Convenience, rather than security, is set to drive widespread adoption of new payment methods, an independent survey of 1,000 British consumers has found.
The research, commissioned by terminal supplier Ingenico, found that shoppers already like the idea of using their mobile phone to make payments and supports the idea that contactless transactions could prove a viable alternative to cash in the UK.
Respondents were questioned about contactless prepaid cards, contactless debit or credit cards and mobile handset payments. Overall, 41% of respondents said they would consider using or would definitely use their phone for payments and the top three benefits were cited as convenience, a reduction in queuing times and a preference to carry less cash and cards around. Only 12% of respondents saw the improved security of mobile payment as a benefit — and their answers included some surprising findings:
Attitudes to cash — On average, survey respondents had £29.30 in their wallet/purse on any typical day and consumer tolerance in relation to cash loss is high, with the respondents saying they would need to lose and average £71.30 cash before reporting it to the police.

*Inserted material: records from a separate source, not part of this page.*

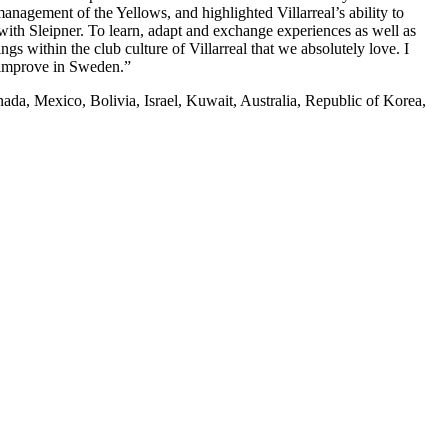
anagement of the Yellows, and highlighted Villarreal’s ability to
with Sleipner. To learn, adapt and exchange experiences as well as
gs within the club culture of Villarreal that we absolutely love. I
n improve in Sweden.”
Canada, Mexico, Bolivia, Israel, Kuwait, Australia, Republic of Korea,
0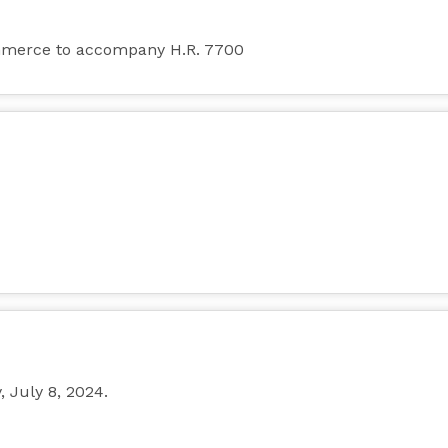
mmerce to accompany H.R. 7700
July 8, 2024.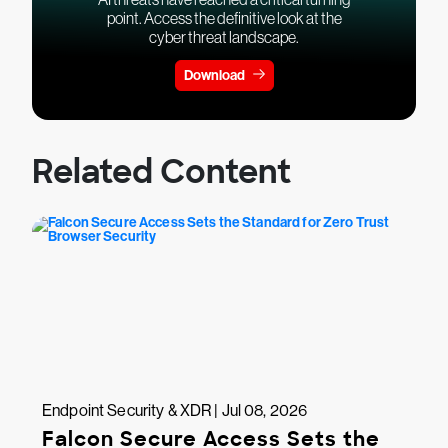
point. Access the definitive look at the
cyber threat landscape.
Download
Related Content
Endpoint Security & XDR | Jul 08, 2026
Falcon Secure Access Sets the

“This points to a surprising under-valuation of significant amounts of money,” say the researchers, “and illustrates that consumers interpret and relate to traditional cash, in terms of its disposal/loss, very differently to other payment mechanisms. High levels of personal control and ownership of risk related to cash appear to be an accepted trade-off. Thus cards, being a bank-oriented device, result in consumers perception of risk sitting with the bank. Interestingly this picture could change in the future once mobile phone based payments are more widely adopted as mobile phones are seen very much as personal property.”

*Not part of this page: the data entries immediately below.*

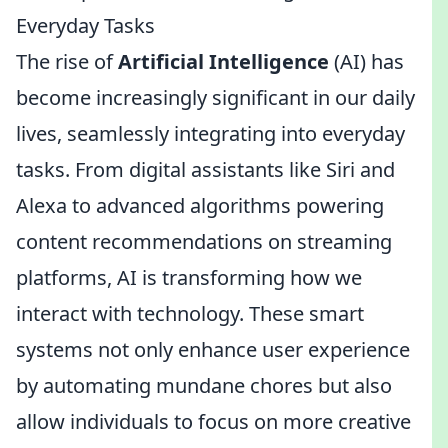
Everyday Tasks
The rise of
Artificial Intelligence
(AI) has
become increasingly significant in our daily
lives, seamlessly integrating into everyday
tasks. From digital assistants like Siri and
Alexa to advanced algorithms powering
content recommendations on streaming
platforms, AI is transforming how we
interact with technology. These smart
systems not only enhance user experience
by automating mundane chores but also
allow individuals to focus on more creative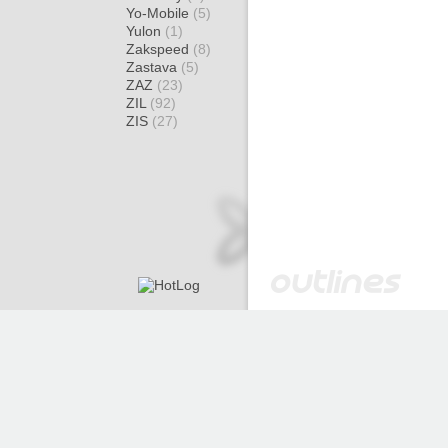
Yo-Mobile
(5)
Yulon
(1)
Zakspeed
(8)
Zastava
(5)
ZAZ
(23)
ZIL
(92)
ZIS
(27)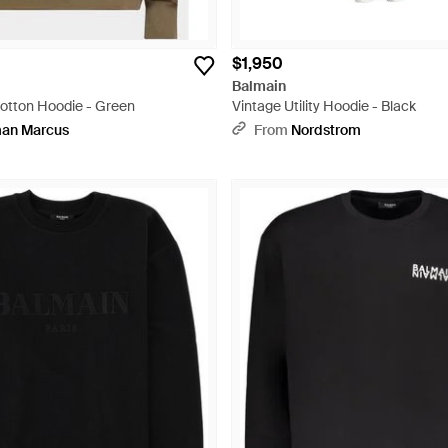
$1,950
Balmain
otton Hoodie - Green
Vintage Utility Hoodie - Black
an Marcus
From
Nordstrom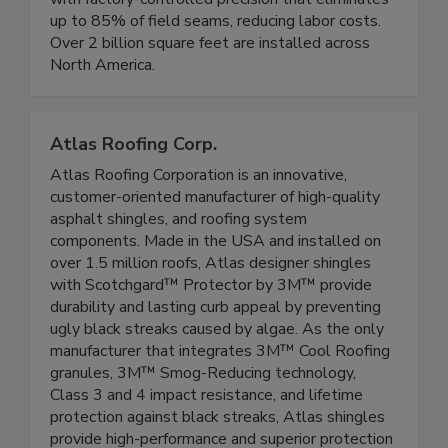
up to 85% of field seams, reducing labor costs.
Over 2 billion square feet are installed across
North America.
Atlas Roofing Corp.
Atlas Roofing Corporation is an innovative,
customer-oriented manufacturer of high-quality
asphalt shingles, and roofing system
components. Made in the USA and installed on
over 1.5 million roofs, Atlas designer shingles
with Scotchgard™ Protector by 3M™ provide
durability and lasting curb appeal by preventing
ugly black streaks caused by algae. As the only
manufacturer that integrates 3M™ Cool Roofing
granules, 3M™ Smog-Reducing technology,
Class 3 and 4 impact resistance, and lifetime
protection against black streaks, Atlas shingles
provide high-performance and superior protection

Simplicity and convenience are key — When it comes to payment, consumer preference for simplicity and convenience are paramount considerations. One-third (33%) of shoppers would rather use cards than dig out change from their pocket, while 26% of all respondents viewed a single card to replace their existing cards as a desirable aspiration.
Security is not a top priority — Payment security is not a top priority for consumers using mobile technologies. Instead, shoppers viewed convenience as the primary benefit (62%) with only 8% citing increased security as an advantage. “Ease-of-use outweighs the consideration of risk issues when convenience is a measurable gain,” say the researchers.
Consumers are willing to make high value mobile transactions — Although the current limit for contactless card payments in the UK is set at £10, respondents said they would be willing to use a mobile phone to make purchases valued on average at £30.10. And, for those who indicated they have or would use mobile payments, it was the most popular option for transactions valued at between £10 and £49.
“Confusion related to usage — for example, how transactions are executed (appearing on mobile provider bill or bank statement) and transaction charges — associated with mobile phone usage, eg SMS charges — may underpin the lower shopper preference for using mobile handsets to undertake sub-£10.00 purchases,” say the researchers.
“While shoppers view engagement with any payment technology as a potential entry point into wider personal financial data, respondents confirm that the perceived benefits of ease-of-use, timeliness, and convenience will outweigh such security considerations when undertaking payment transactions,” the researchers conclude.
“It is clear however that consumers’ desire for speed and convenience at the point of sale is likely to drive contactless card and phone payment technologies,” they say. “While strong word of mouth seems likely to ease the introduction of these technologies due to the benefits, this may be mitigated somewhat by the currently low awareness levels. Further education of consumers regarding these technologies may therefore be necessary to accelerate adoption.”
“Adoption of contactless and mobile payments in the UK is going to be fascinating to watch, as it is being consumer-driven,” says Gregor Rankin, marketing manager for northern Europe at Ingenico.” British shoppers want speed and convenience at the till and they see how these new payment methods meet their needs. Retailers can also expect to benefit, as increased footfall is one of the recognised advantages of implementing contactless.”